Tractor-trailers could haul freight from Mexico north, through Nebraska, to Canada without the need for bathroom breaks, passports at the border or even a driver.
It’s a futuristic idea that might not be too far off, according to a North Dakota-based trade promotion group that wants to see U.S. 83 become a test corridor for autonomous vehicles and commerce.
Cars that can drive themselves already exist, and technology companies like Alibaba, Tesla Motors, Baidu and Google are aggressively pushing to get them to market. Google has said it is working with manufacturers to get fully autonomous cars on dealership floors within five years.
“I think 15 to 20 years from now we’re going to tell our kids we used to drive these things, and they are going to laugh at us,” Marlo Anderson, a director of the Central North American Trade Corridor Association, said in a phone interview from his office in Mandan, North Dakota.
Anderson said he and others bandied about the idea of autonomous trucks and cargo-carrying drones traversing the heartland last year at the Trade & Transportation Summit in Bismarck, North Dakota.
They envisioned “land ports” built along U.S. 83 with fueling stations, loading docks and designated areas for drones to land.

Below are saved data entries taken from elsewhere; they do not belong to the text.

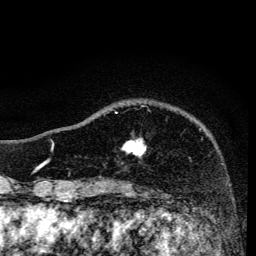
Breast MRI, one axial slice; slice 33 of 134 in the series (ordered by position); cropped to one breast; dynamic contrast-enhanced series, time point 2 of 6 at this slice position (early post-contrast); 3 T; TE 4.2 ms, TR 8.6 ms; 1.2 mm slice thickness; 256 × 256 image matrix, field of view 160 × 160 mm. Female patient.
Outlined on this slice (semi-automatic segmentation, software-assisted and operator-edited):
- enhancing-tissue mask used for the functional tumour volume (all voxels passing the contrast-enhancement thresholds inside the analysis volume; usually the tumour): box from (x=115, y=112) to (x=146, y=157) px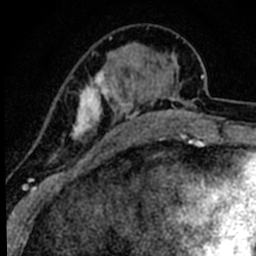
Breast MRI (dynamic contrast-enhanced), one axial slice; cropped to one breast; dynamic contrast-enhanced series, time point 2 of 8 at this slice position (early post-contrast); 1.5 T; TE 2.2 ms, TR 5.7 ms; 256 × 256 image matrix. Female patient.
Structures marked on this image (semi-automatically segmented with operator editing):
- enhancing-tissue mask used for the functional tumour volume (all voxels passing the contrast-enhancement thresholds inside the analysis volume; usually the tumour): bounding box [x1, y1, x2, y2] px = [50, 36, 119, 180]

It’s a way to make better use of the existing highway, Anderson said.
Anderson said the idea of an autonomous-friendly corridor grew during the past year and the association now is going through a visioning process to identify hurdles and strategies.
“We’re looking at the regulations and starting to work with industry leaders and government officials about how we move forward with this,” he said. “In the future, our vehicles are going to be autonomous. It is just a matter of how we get there and how we handle the legal hurdles.”
Self driving trucks could cruise on any road, but the association wants to promote the corridor as tailored specifically to them. The highway would remain open to all existing traffic.
U.S. 83 runs through Texas, Oklahoma, Kansas, Nebraska, South Dakota and North Dakota, passing through Nebraska towns including McCook, North Platte and Valentine.
Autonomous trucks won’t be putting drivers out of jobs any time soon, he said. But eventually they could help alleviate a shortage of drivers the American Trucking Association estimates to be between 35,000 and 40,000 drivers nationwide.
At least in the initial years of autonomous trucking, Anderson said, a person likely will still ride in the cab and use the autonomous drive like cruise control, letting it take over steering on long stretches of highway. It would give humans more time to get paperwork done and be fresher when they need to take the wheel.
Computers, in addition to not needing sleep or vacations, are better drivers and can use tools including thermal sensors that would warn of nearby deer or children at night, Anderson said.
“The only job these vehicles have is to drive. It is not distracted by a cell phone call. It’s not distracted by eating a Big Mac,” Anderson said.
Nebraska Trucking Association President Larry Johnson said autonomous trucking sounds intriguing, but he has doubts about the practicality of maneuvering around docking stations and whether it will be financially feasible.
“I guess somewhere down the road I see the possibility, but not in my lifetime and I’m not that old,” said the 56-year-old.